A new drug that could potentially revolutionise the treatment of a certain form of heart failure has been given a preliminary green light for NHS use in England and Wales.

NICE has issued draft guidelines recommending Novartis’ Entresto (sacubitril/valsartan) for treating chronic heart failure with reduced ejection fraction, a condition where the heart muscle does not contract effectively and less oxygen-rich blood is pumped out to the body.

Specifically, the treatment is being endorsed for patients with New York Heart Association class II to III symptoms who are on a stable dose of ACE inhibitors (or angiotensin II receptors) and who have a left ventricular ejection fraction of 35% or less.

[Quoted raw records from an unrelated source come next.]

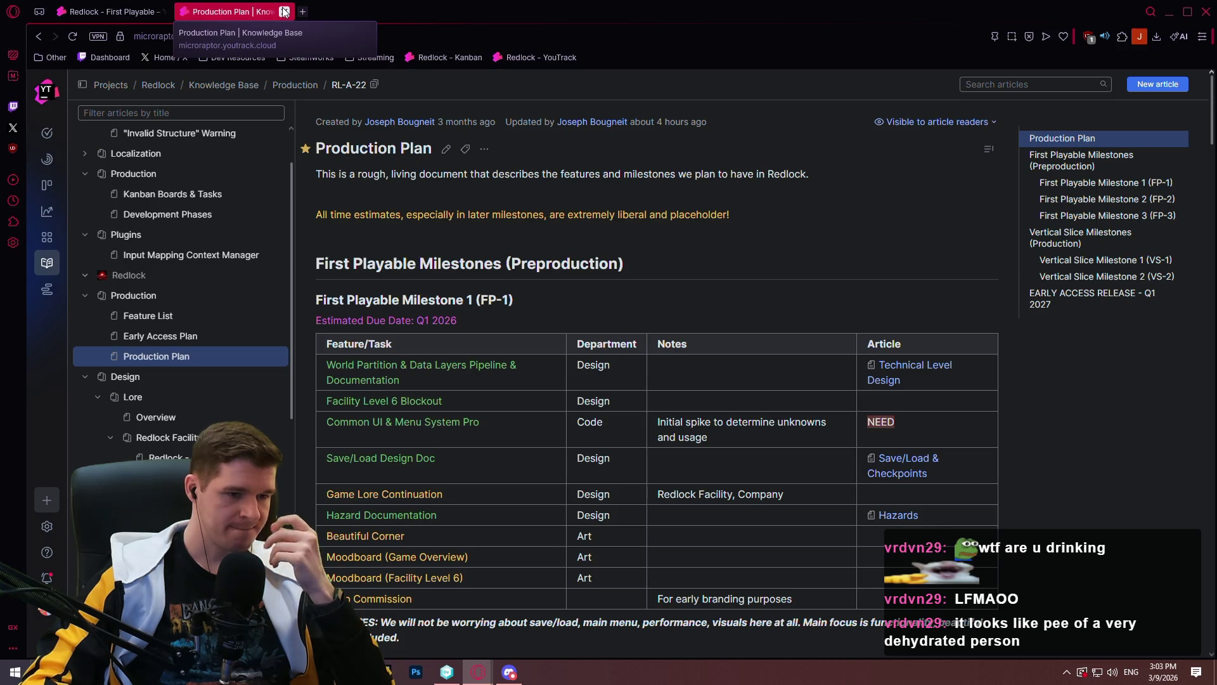
{"action": "left_click", "coordinate": [284, 11]}
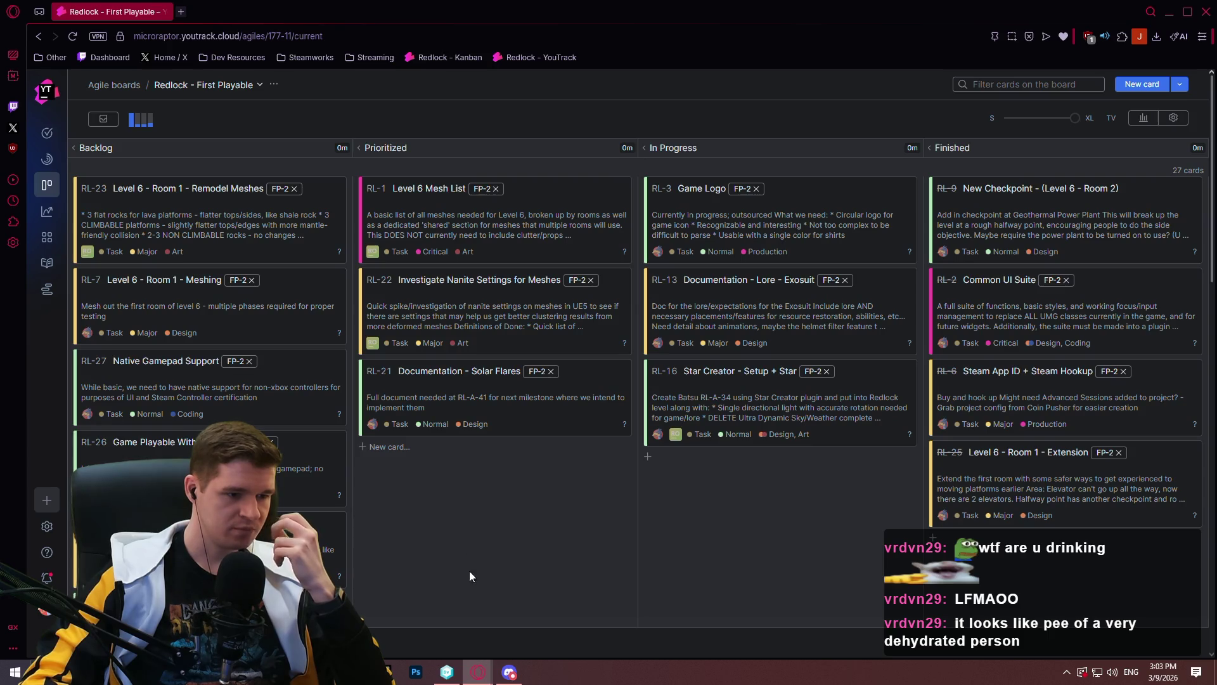
{"action": "left_click", "coordinate": [1207, 12]}
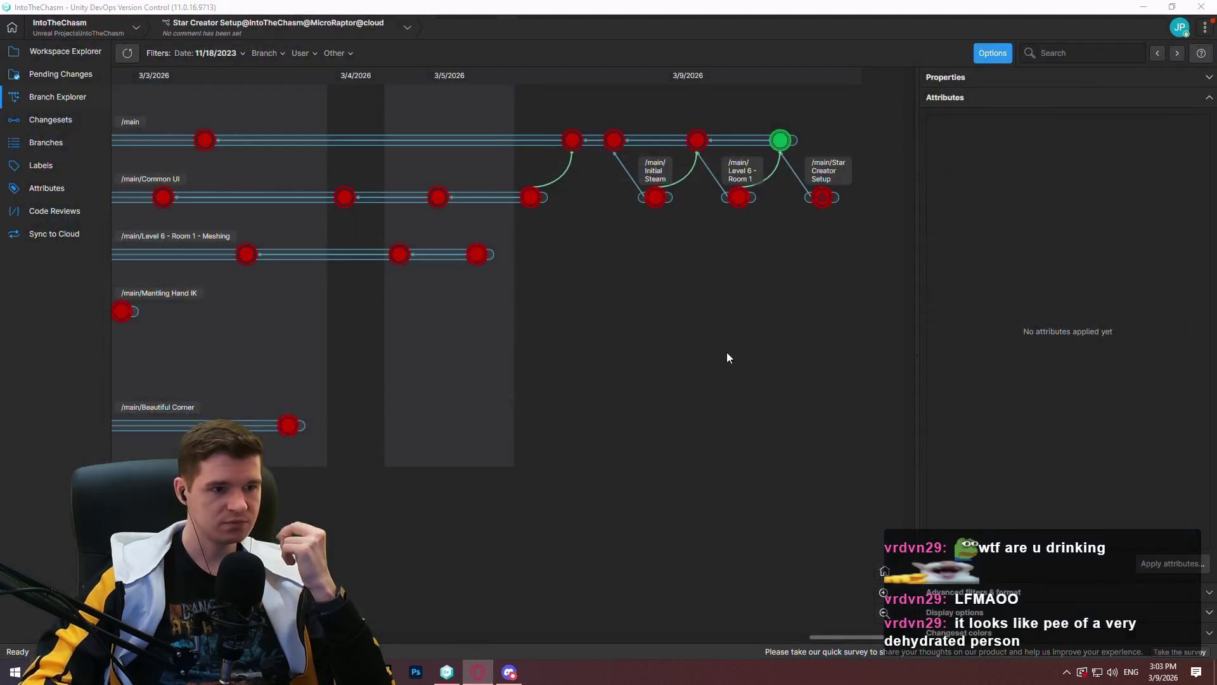
{"action": "left_click", "coordinate": [88, 74]}
{"action": "left_click", "coordinate": [86, 46]}
{"action": "left_click", "coordinate": [74, 70]}
{"action": "left_click", "coordinate": [50, 99]}
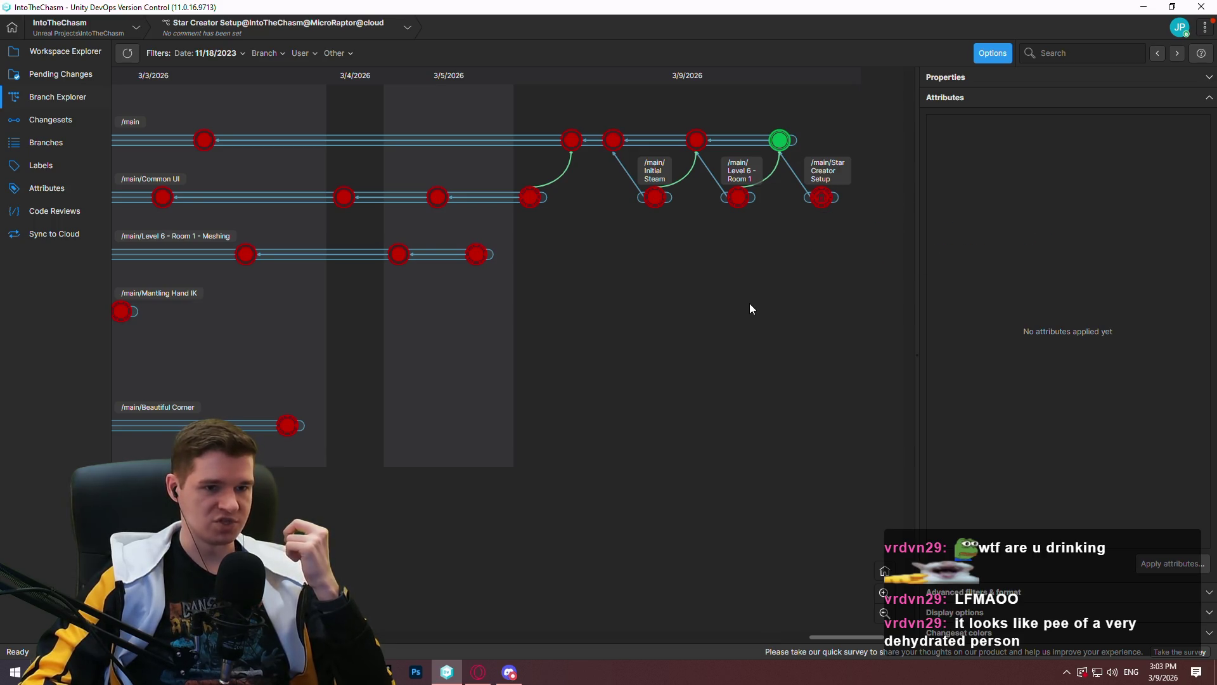
{"action": "mouse_move", "coordinate": [734, 282]}
{"action": "left_mouse_down"}
{"action": "mouse_move", "coordinate": [625, 293]}
{"action": "mouse_move", "coordinate": [835, 288]}
{"action": "mouse_move", "coordinate": [739, 329]}
{"action": "mouse_move", "coordinate": [697, 328]}
{"action": "left_mouse_up"}
{"action": "mouse_move", "coordinate": [142, 328]}
{"action": "left_mouse_down"}
{"action": "mouse_move", "coordinate": [715, 318]}
{"action": "mouse_move", "coordinate": [649, 304]}
{"action": "mouse_move", "coordinate": [549, 337]}
{"action": "mouse_move", "coordinate": [423, 344]}
{"action": "left_mouse_up"}
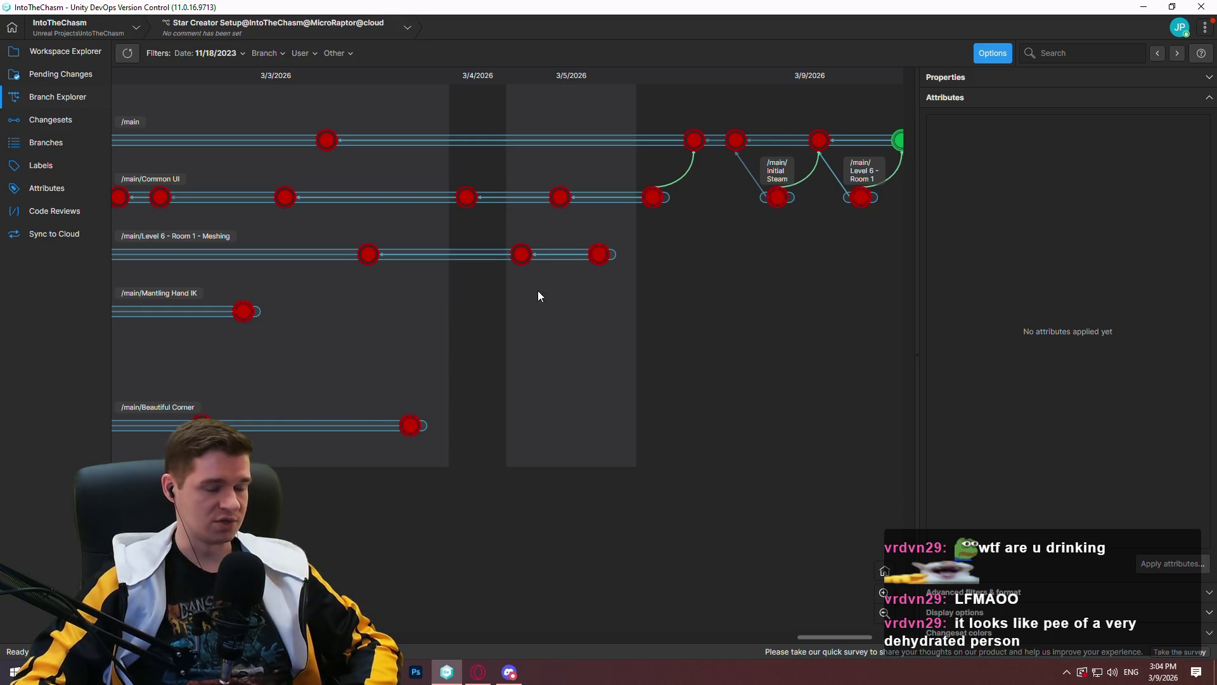
{"action": "mouse_move", "coordinate": [591, 284]}
{"action": "left_mouse_down"}
{"action": "mouse_move", "coordinate": [483, 282]}
{"action": "mouse_move", "coordinate": [622, 285]}
{"action": "mouse_move", "coordinate": [405, 285]}
{"action": "left_mouse_up"}
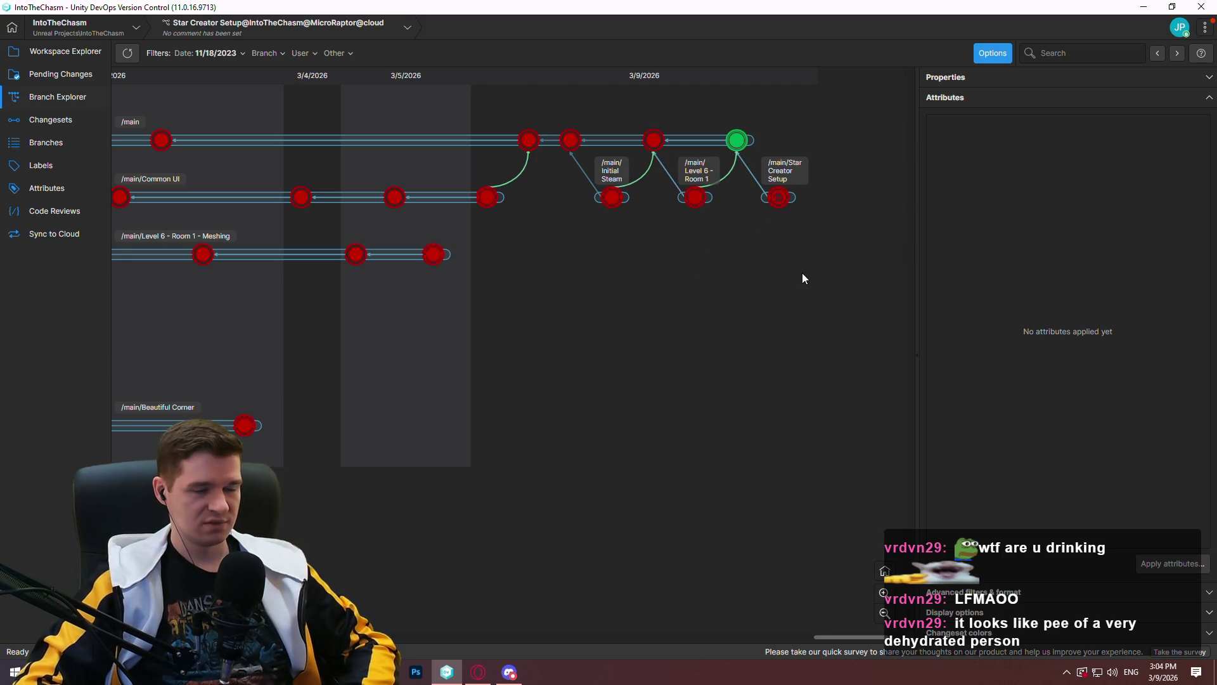
{"action": "mouse_move", "coordinate": [707, 271]}
{"action": "left_mouse_down"}
{"action": "mouse_move", "coordinate": [842, 345]}
{"action": "mouse_move", "coordinate": [989, 345]}
{"action": "mouse_move", "coordinate": [451, 367]}
{"action": "mouse_move", "coordinate": [769, 370]}
{"action": "mouse_move", "coordinate": [407, 359]}
{"action": "mouse_move", "coordinate": [1151, 407]}
{"action": "mouse_move", "coordinate": [556, 136]}
{"action": "left_mouse_up"}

Entresto, which is already available through the UK’s Early Access to Medicines Scheme - offers a novel dual mechanism of action thought to reduce the strain on the failing heart: valsartan suppresses the harmful effects of angiotensin II on the cardiovascular system, while sacubitril blocks the enzyme neprilysin to enhance the protective neurohormonal systems of the heart.

The drug is the first treatment shown to offer a significant mortality benefit over an ACE-inhibitor; with data from the 8,442 patient PARADIGM-HF demonstrating that it cut cardiovascular deaths by 20% versus enalapril, as well as heart failure hospitalisations and all-cause mortality by 21% and 16%, respectively.

In 2012/13, over 30,000 people in England alone were admitted to hospital with heart failure with reduced left ventricular ejection fraction, and despite available options patients face a poor prognosis. Entresto is “an innovative drug that will offer people with this condition a further important treatment option with the potential to prevent deaths and reduce hospital admissions,” noted Meindert Boysen, programme director, technology appraisals at NICE.

The Committee considered that, given the innovative nature of the drug, the most plausible Incremental Cost Effectiveness Ratios of £29,500 and £30,100 per QALY gained compared with ACE inhibitors and ARBs, respectively, represented a cost effective use of NHS resources. 

The consultation on NICE’s draft recommendations closes on January 15.